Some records

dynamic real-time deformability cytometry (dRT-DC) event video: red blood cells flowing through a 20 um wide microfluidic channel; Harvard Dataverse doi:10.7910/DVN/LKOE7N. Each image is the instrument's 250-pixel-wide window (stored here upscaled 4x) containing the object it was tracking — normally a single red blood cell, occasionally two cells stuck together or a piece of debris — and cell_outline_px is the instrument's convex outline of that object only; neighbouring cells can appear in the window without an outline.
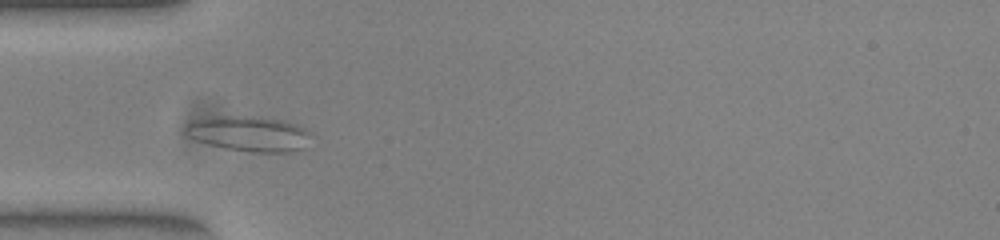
{"species": "common noctule bat (a hibernating species)", "species_latin": "Nyctalus noctula", "temperature_condition": "warm", "stored_images_in_passage": 40, "segment_of_instrument_passage": [1, 2], "camera_frame_rate_fps": 3000, "um_per_image_px": 0.085, "animal": {"sex": "female", "body_mass_g": 23.0, "forearm_length_mm": 53.4}, "frame": {"image": 1, "passage_image": 8, "time_ms": 2.333, "image_size_px": [1000, 240], "cell_outline_px": [[304, 132], [300, 148], [292, 152], [252, 152], [224, 148], [188, 136], [184, 132], [188, 124], [192, 120], [220, 116], [236, 116], [284, 120], [296, 124]], "centroid_in_image_um": [21.03, 11.36], "position_along_channel_um": 64.0, "area_um2": 24.39}}
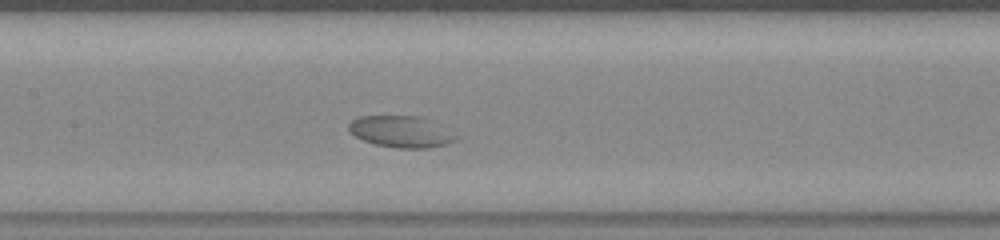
{"frame": {"image": 2, "passage_image": 17, "time_ms": 5.333, "image_size_px": [1000, 240], "cell_outline_px": [[460, 136], [456, 140], [444, 144], [428, 148], [396, 148], [376, 144], [364, 140], [356, 136], [348, 128], [348, 124], [352, 120], [360, 116], [416, 116], [428, 120]], "centroid_in_image_um": [34.08, 11.19], "position_along_channel_um": 173.3, "area_um2": 19.31}}
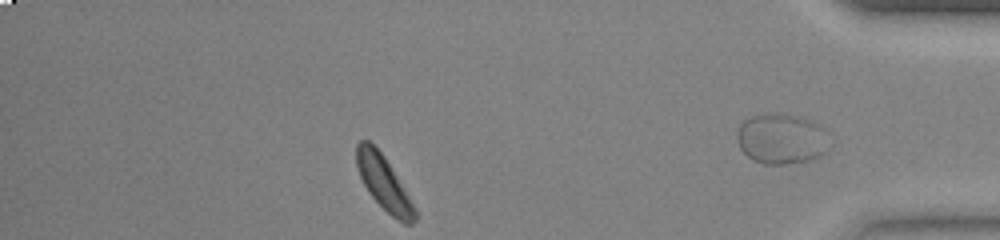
{"frame": {"image": 3, "passage_image": 33, "time_ms": 10.667, "image_size_px": [1000, 240], "cell_outline_px": [[416, 220], [412, 224], [404, 224], [392, 216], [368, 192], [360, 176], [356, 164], [356, 144], [360, 140], [368, 140], [384, 156], [416, 208]], "centroid_in_image_um": [32.62, 15.55], "position_along_channel_um": 402.6, "area_um2": 17.98}}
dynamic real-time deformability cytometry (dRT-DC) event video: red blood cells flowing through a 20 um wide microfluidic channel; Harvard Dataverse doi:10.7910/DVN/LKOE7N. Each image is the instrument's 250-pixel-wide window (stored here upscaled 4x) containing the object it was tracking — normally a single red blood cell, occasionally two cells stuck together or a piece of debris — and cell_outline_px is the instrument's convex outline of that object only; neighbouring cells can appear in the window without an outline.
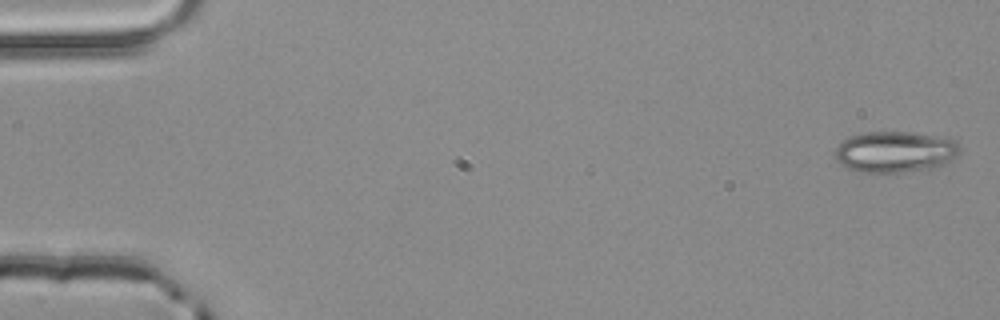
{"species": "common noctule bat (a hibernating species)", "species_latin": "Nyctalus noctula", "temperature_condition": "room temperature", "stored_images_in_passage": 4, "camera_frame_rate_fps": 3000, "um_per_image_px": 0.085, "animal": {"sex": "male", "body_mass_g": 20.4}, "frame": {"image": 1, "passage_image": 1, "time_ms": 0.0, "image_size_px": [1000, 320], "cell_outline_px": [[960, 152], [956, 156], [944, 164], [932, 168], [904, 172], [860, 172], [848, 168], [840, 164], [836, 160], [836, 144], [848, 136], [864, 132], [908, 132], [952, 136], [960, 148]], "centroid_in_image_um": [76.1, 12.88], "position_along_channel_um": 8.9, "area_um2": 30.4}}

WHAT TO DO ▸
Take the listing above and print it exactly, apart from the pictures.

OUTPUT OF THE TASK ▸
dynamic real-time deformability cytometry (dRT-DC) event video: red blood cells flowing through a 20 um wide microfluidic channel; Harvard Dataverse doi:10.7910/DVN/LKOE7N. Each image is the instrument's 250-pixel-wide window (stored here upscaled 4x) containing the object it was tracking — normally a single red blood cell, occasionally two cells stuck together or a piece of debris — and cell_outline_px is the instrument's convex outline of that object only; neighbouring cells can appear in the window without an outline.
{"species": "common noctule bat (a hibernating species)", "species_latin": "Nyctalus noctula", "temperature_condition": "warm", "stored_images_in_passage": 40, "segment_of_instrument_passage": [1, 2], "camera_frame_rate_fps": 3000, "um_per_image_px": 0.085, "animal": {"sex": "female", "body_mass_g": 23.0, "forearm_length_mm": 53.4}, "frame": {"image": 1, "passage_image": 8, "time_ms": 2.333, "image_size_px": [1000, 240], "cell_outline_px": [[304, 132], [300, 148], [292, 152], [252, 152], [224, 148], [188, 136], [184, 132], [188, 124], [192, 120], [220, 116], [236, 116], [284, 120], [296, 124]], "centroid_in_image_um": [21.03, 11.36], "position_along_channel_um": 64.0, "area_um2": 24.39}}
{"frame": {"image": 2, "passage_image": 17, "time_ms": 5.333, "image_size_px": [1000, 240], "cell_outline_px": [[460, 136], [456, 140], [444, 144], [428, 148], [396, 148], [376, 144], [364, 140], [356, 136], [348, 128], [348, 124], [352, 120], [360, 116], [416, 116], [428, 120]], "centroid_in_image_um": [34.08, 11.19], "position_along_channel_um": 173.3, "area_um2": 19.31}}
{"frame": {"image": 3, "passage_image": 33, "time_ms": 10.667, "image_size_px": [1000, 240], "cell_outline_px": [[416, 220], [412, 224], [404, 224], [392, 216], [368, 192], [360, 176], [356, 164], [356, 144], [360, 140], [368, 140], [384, 156], [416, 208]], "centroid_in_image_um": [32.62, 15.55], "position_along_channel_um": 402.6, "area_um2": 17.98}}
dynamic real-time deformability cytometry (dRT-DC) event video: red blood cells flowing through a 20 um wide microfluidic channel; Harvard Dataverse doi:10.7910/DVN/LKOE7N. Each image is the instrument's 250-pixel-wide window (stored here upscaled 4x) containing the object it was tracking — normally a single red blood cell, occasionally two cells stuck together or a piece of debris — and cell_outline_px is the instrument's convex outline of that object only; neighbouring cells can appear in the window without an outline.
{"species": "common noctule bat (a hibernating species)", "species_latin": "Nyctalus noctula", "temperature_condition": "room temperature", "stored_images_in_passage": 4, "camera_frame_rate_fps": 3000, "um_per_image_px": 0.085, "animal": {"sex": "male", "body_mass_g": 20.4}, "frame": {"image": 1, "passage_image": 1, "time_ms": 0.0, "image_size_px": [1000, 320], "cell_outline_px": [[960, 152], [956, 156], [944, 164], [932, 168], [904, 172], [860, 172], [848, 168], [840, 164], [836, 160], [836, 144], [848, 136], [864, 132], [908, 132], [952, 136], [960, 148]], "centroid_in_image_um": [76.1, 12.88], "position_along_channel_um": 8.9, "area_um2": 30.4}}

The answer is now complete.